Tugas yang diberikan 1: Menurut teks dokumen, benda apa yang dibawa pembicara sebagai bukti bahwa ayahandanya berhalangan hadir?

Teks dokumen:
((

Jama’ah yang saya hormati, Saya datang kesini ditugaskan oleh ayahanda Tuan
Guru H. Muhammad Arsyad, untuk menyampaikan salam ta’zim dari beliau kepada
semua jama’ah yang hadir dalam majlis ini, bahwa beliau berhalangan hadir pada
kesempatan ini, sebagai buktinya saya disuruh membawa tongkat beliau, yang
sudah barang tentu para jamaah semua telah mengenal siapa yang empunya tongkat
ini. Saya juga akan memperkenalkan diri saya, bahwa saya adalah salah satu
putra beliau yang bernama Abdul Hannan.” Tanpa banyak komentar dalam perkenalannya, Hannan pun
langsung memberi penjelasan berupa ceramah
pengajian yang bernapaskan agama selama beberapa menit, setelah merasa dianggap
sudah cukup, lalu ia pun mengakhiri pembicaraannya.

))

Tugas yang diberikan 2: Cetak ulang baris-baris data di bawah tanpa perubahan, mulai dari baris pertama sampai baris yang memuat "color correction: highlights", termasuk baris itu. Jangan sertakan gambarnya dalam jawaban.

Bahan yang diberikan:
((

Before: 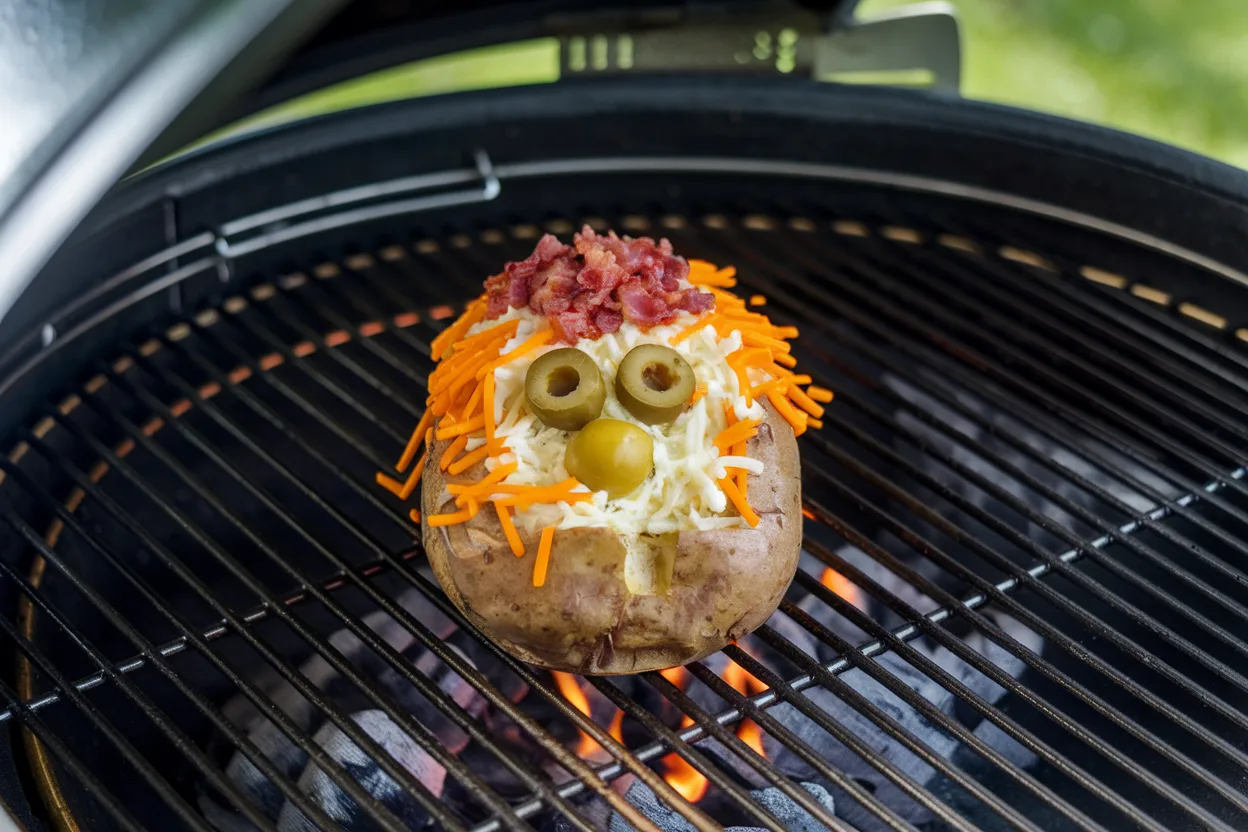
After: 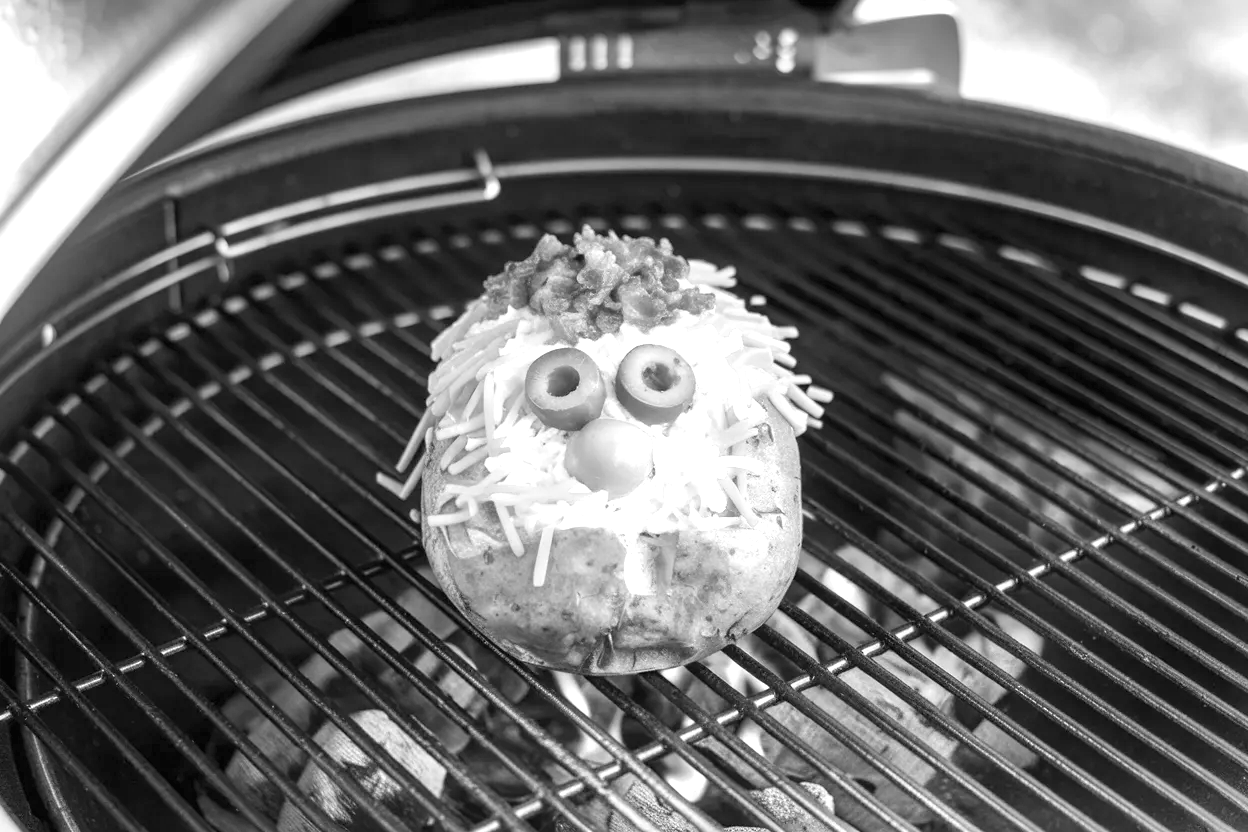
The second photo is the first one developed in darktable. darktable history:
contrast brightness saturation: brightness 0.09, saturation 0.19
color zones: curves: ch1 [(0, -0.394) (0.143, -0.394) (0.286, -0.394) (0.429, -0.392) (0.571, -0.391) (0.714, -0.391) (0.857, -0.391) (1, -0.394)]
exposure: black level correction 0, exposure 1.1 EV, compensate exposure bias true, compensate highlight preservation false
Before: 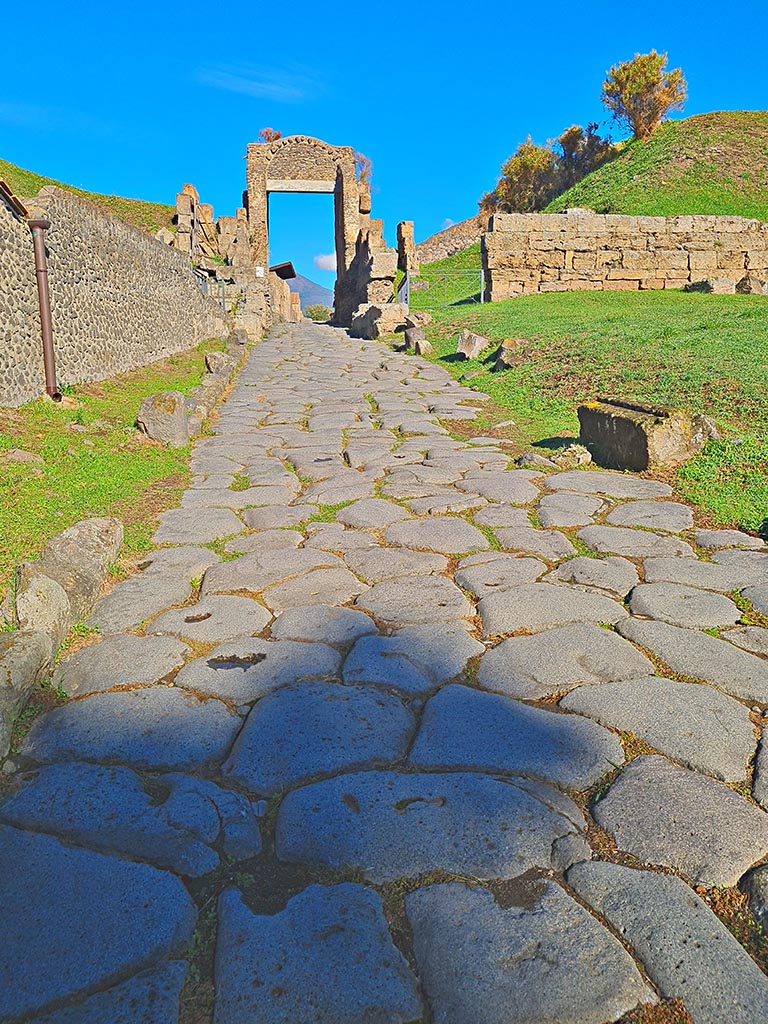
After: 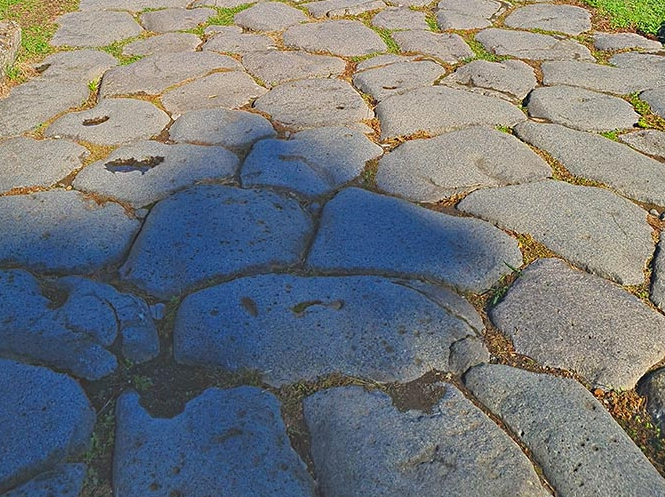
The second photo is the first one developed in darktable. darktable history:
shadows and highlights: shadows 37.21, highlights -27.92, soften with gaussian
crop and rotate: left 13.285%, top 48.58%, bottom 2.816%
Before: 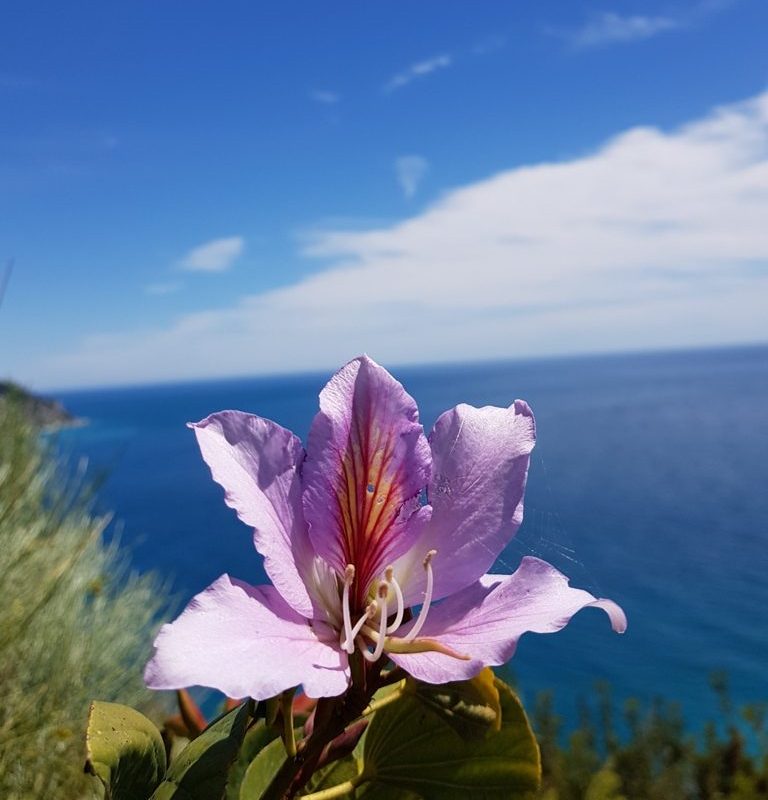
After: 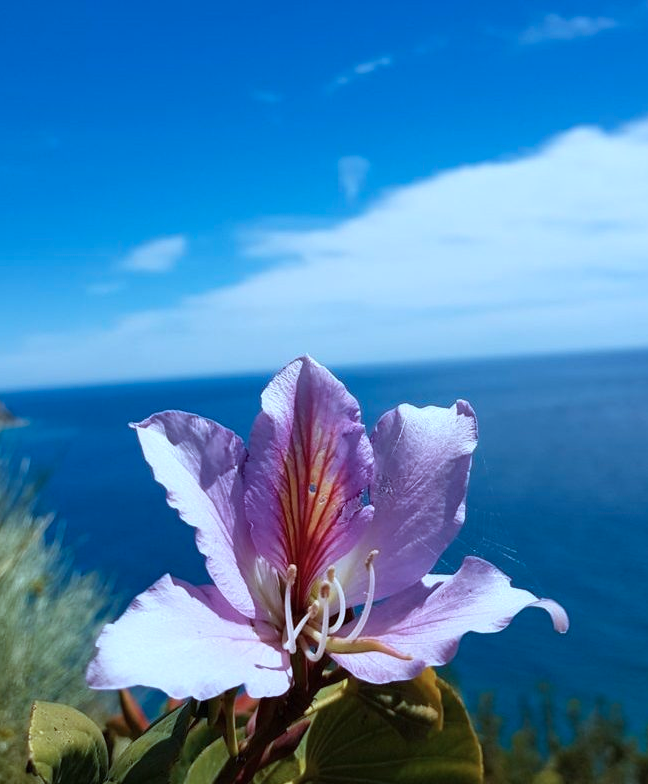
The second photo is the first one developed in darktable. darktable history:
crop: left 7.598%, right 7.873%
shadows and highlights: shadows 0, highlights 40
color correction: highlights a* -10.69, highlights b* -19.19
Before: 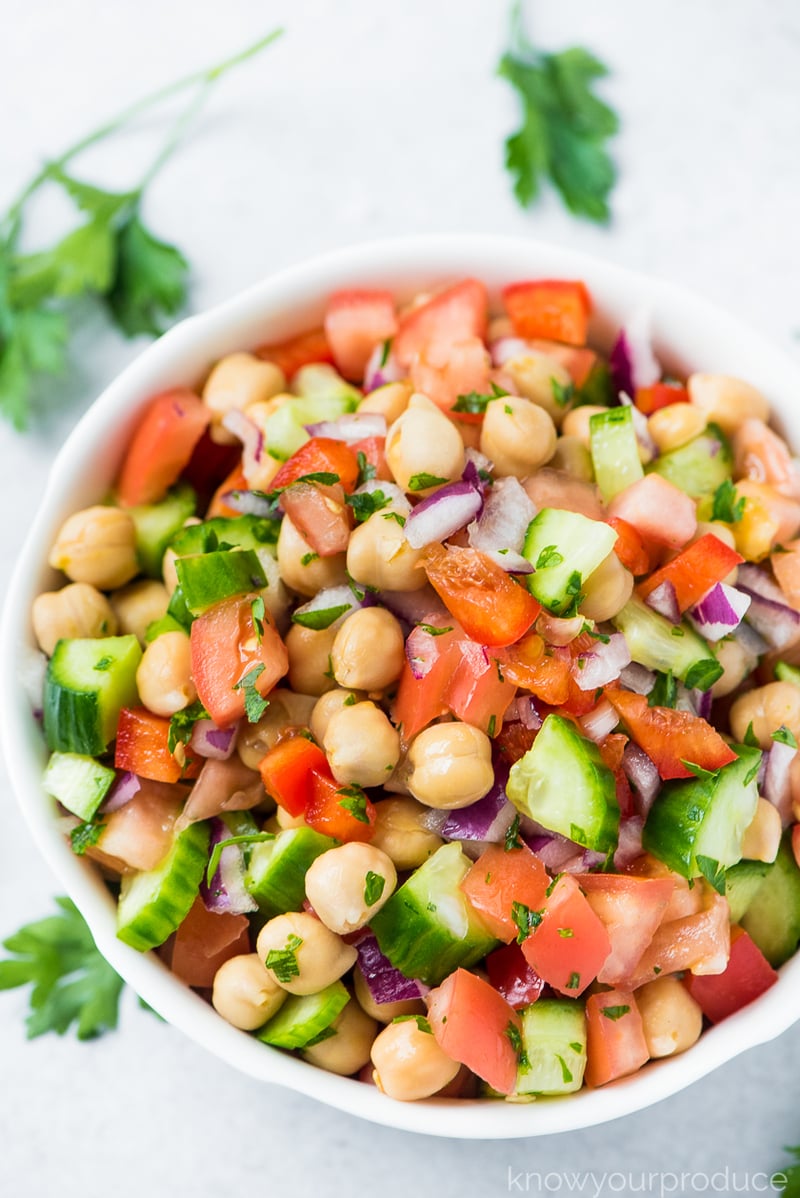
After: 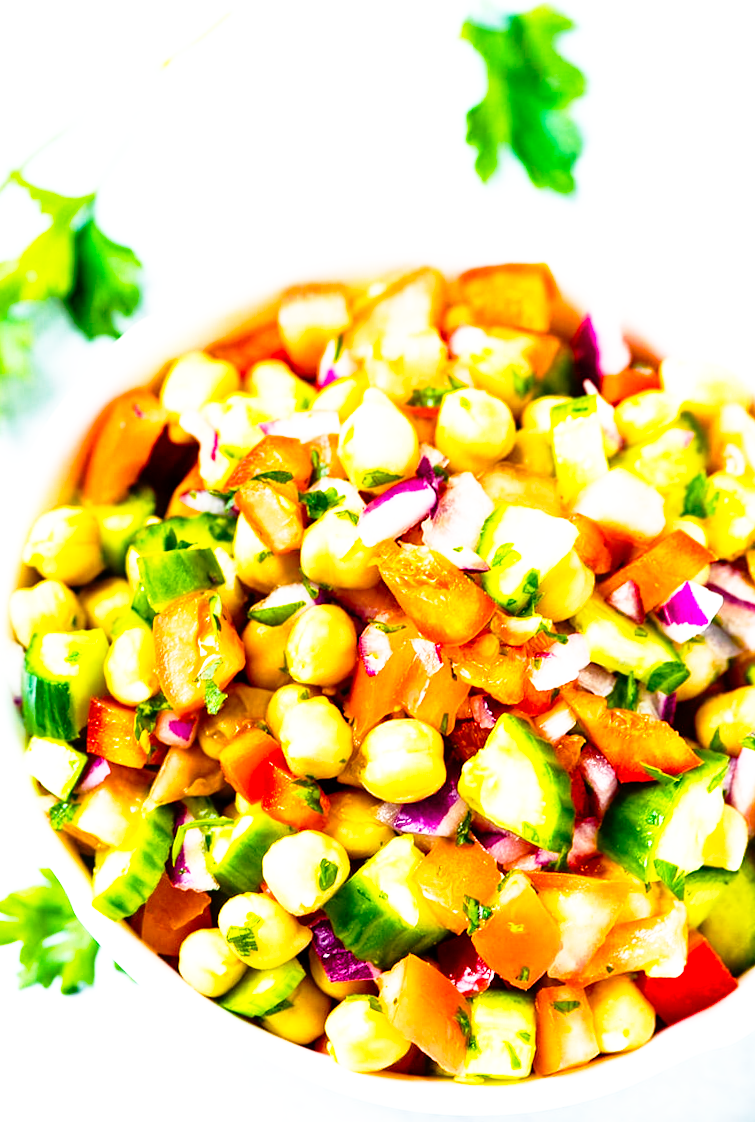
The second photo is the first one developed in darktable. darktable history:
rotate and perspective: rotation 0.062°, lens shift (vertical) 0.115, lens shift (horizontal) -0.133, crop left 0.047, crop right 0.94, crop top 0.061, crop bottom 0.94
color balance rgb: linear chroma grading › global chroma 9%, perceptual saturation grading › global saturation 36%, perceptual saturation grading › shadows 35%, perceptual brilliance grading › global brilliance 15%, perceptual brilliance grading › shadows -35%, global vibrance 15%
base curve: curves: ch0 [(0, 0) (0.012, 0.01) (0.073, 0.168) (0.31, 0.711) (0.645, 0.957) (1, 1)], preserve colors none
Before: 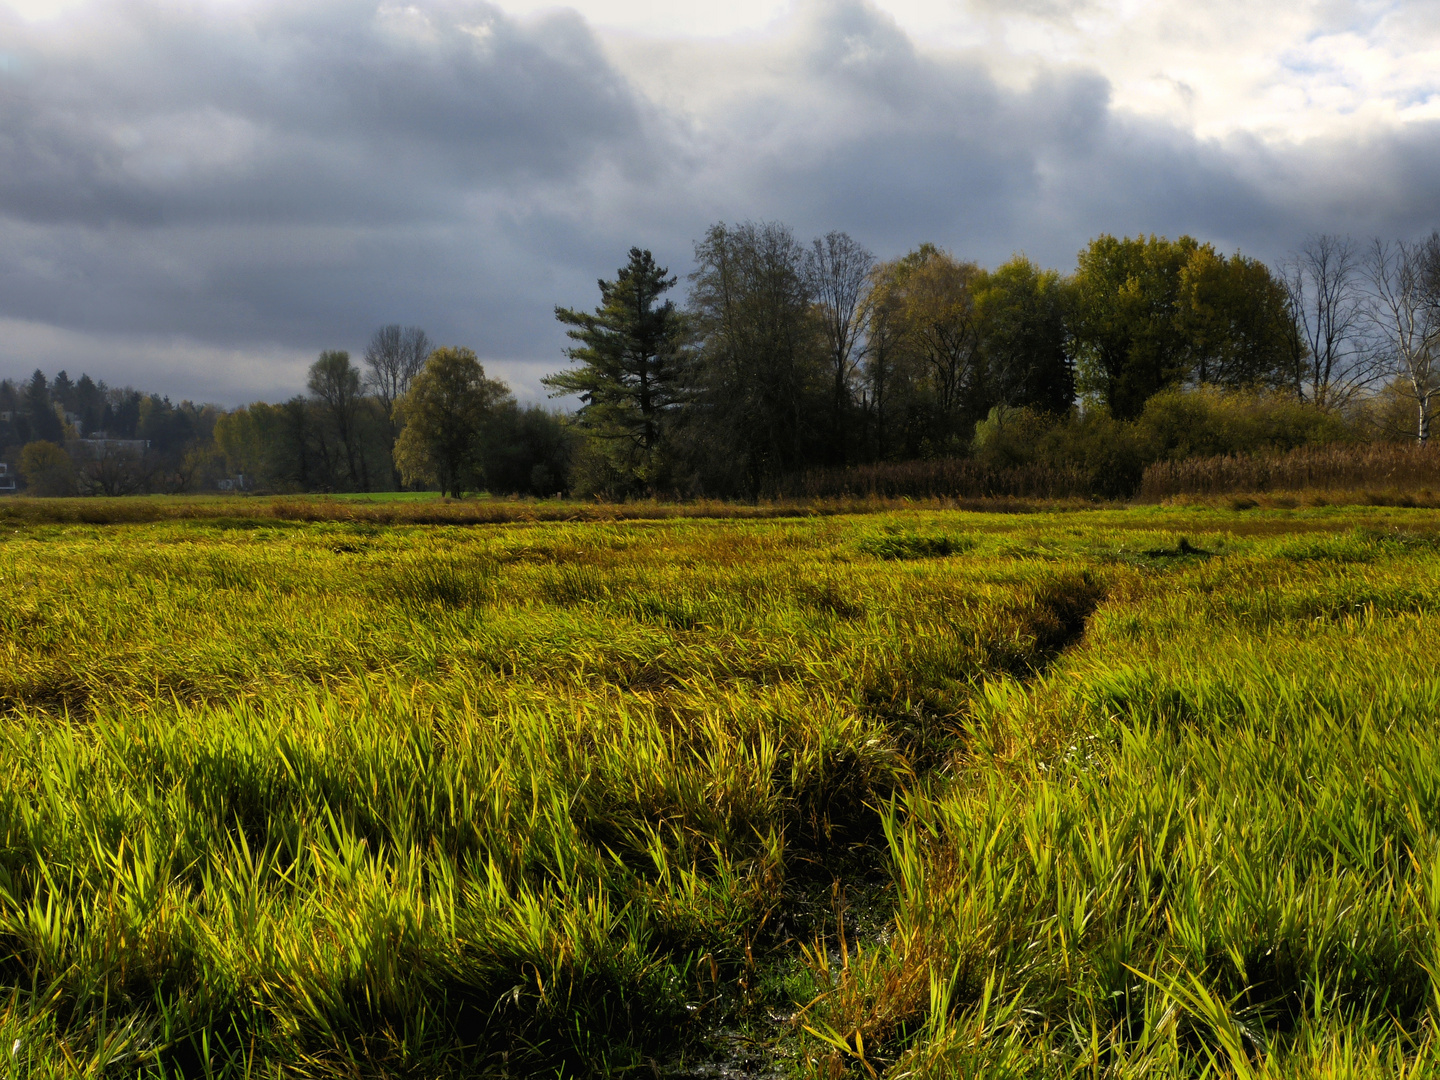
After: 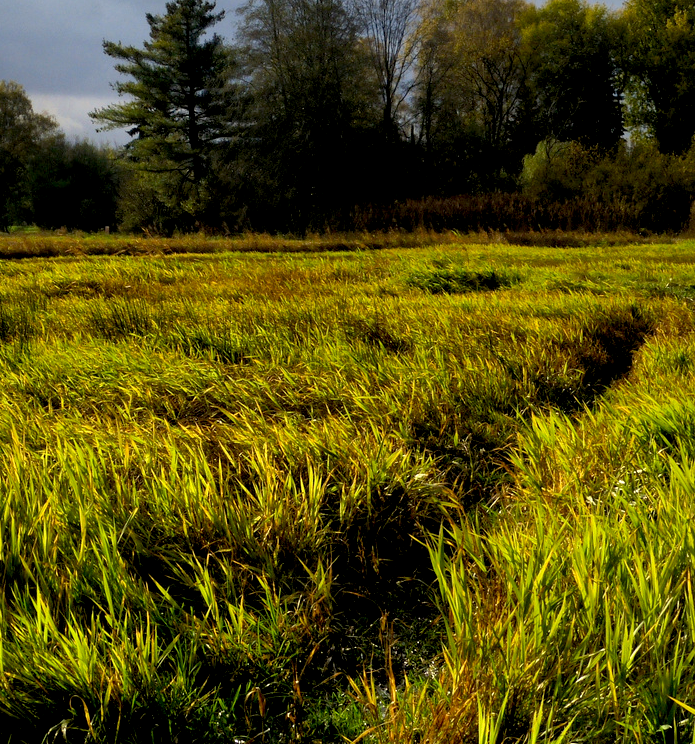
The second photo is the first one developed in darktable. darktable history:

))

Jawaban benar 1: Tongkat milik ayahandanya, Tuan Guru H. Muhammad Arsyad.

Jawaban benar 2:
Before: 
After: 
The second photo is the first one developed in darktable. darktable history:
contrast brightness saturation: brightness 0.09, saturation 0.19
color zones: curves: ch1 [(0, -0.394) (0.143, -0.394) (0.286, -0.394) (0.429, -0.392) (0.571, -0.391) (0.714, -0.391) (0.857, -0.391) (1, -0.394)]
exposure: black level correction 0, exposure 1.1 EV, compensate exposure bias true, compensate highlight preservation false
Before: 
After: 
The second photo is the first one developed in darktable. darktable history:
shadows and highlights: shadows 37.21, highlights -27.92, soften with gaussian
crop and rotate: left 13.285%, top 48.58%, bottom 2.816%
Before: 
After: 
The second photo is the first one developed in darktable. darktable history:
crop: left 7.598%, right 7.873%
shadows and highlights: shadows 0, highlights 40
color correction: highlights a* -10.69, highlights b* -19.19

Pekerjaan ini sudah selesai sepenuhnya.